施設における農および6次産業化への取り組みについてのアンケート調査結果

農業活動の効果 §1

農業活動に取り組んだことにより障害者の身体や精神に変化があったか否かについては、最も効果があったのは「精神の状況」であり、「よくなった・改善した」の割合が57.3%に達している。

ついで「身体の状況」(45.0%)、「知的障害の状況」(26.2%)、「精神障害の状況」が(26.0%)、「身体障害の状況」(13.4%)の順となっている。一方「悪くなった・悪化した」とする事業所はほとんどない。【問47】

農業活動の効果

農業活動による障害者への効果として、「就労訓練」が47.7%と最も多く、次いで「地域住民と交流ができるようになった」(38.4%)、「コミュニケーション向上」(32.6%)、「自分に自信が持てるようになった」(31.9%)の順となっている。

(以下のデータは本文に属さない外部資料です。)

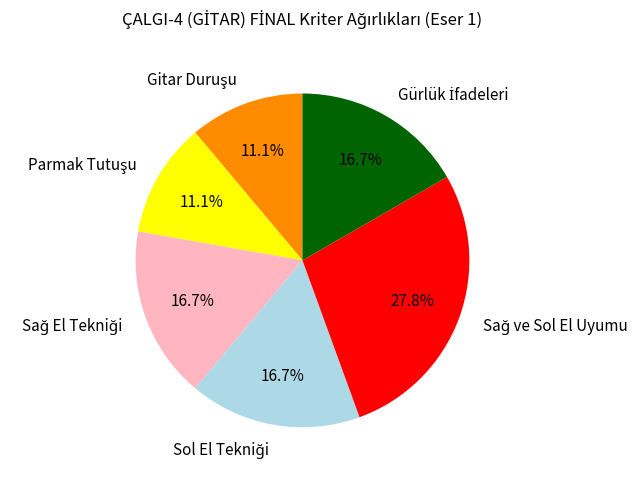

Is there any slice that represents more than half of the pie?

No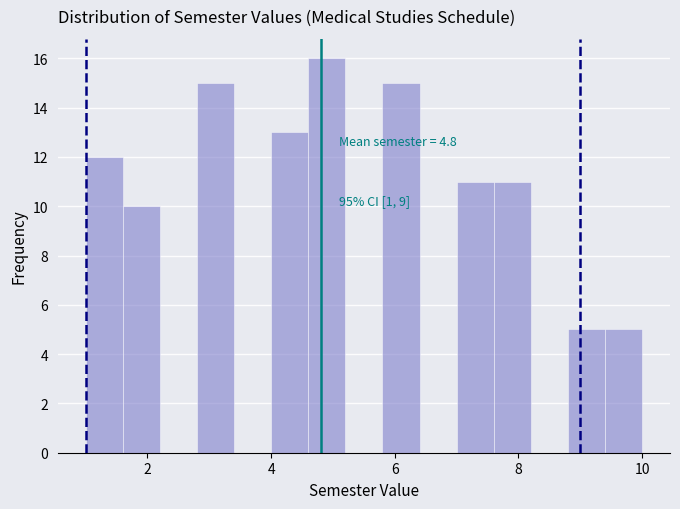

Read against the x-axis, roughly where is the centre of the tallest bar?

5.0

就労訓練とそれによる自意識の向上、さらには人や地域とのコミュニケーション能力が高まっている。【問48】

以下、「就労訓練」と「地域住民と交流ができるようになった」のそれぞれの回答割合を事業所の特性別にみる。

【主たる農産物別】
就労訓練については畜産が高く、地域住民交流については逆に畜産で低い。
【加工・飲食取り組み内容別】
就労訓練については飲食店運営する事業所で高いが、地域住民交流については逆に飲食店運営で低い。
【新しい農業取り組み内容別】
就労訓練、地域住民交流のどちらについても高付加価値農業や減農薬有機農業での割合が高い。

飲食店の運営は地域住民との交流より、就労訓練に効果が認められる。収益や環境・健康にかかる意識を持って取り組む事業所では、就労訓練および地域住民との交流に結び付いている。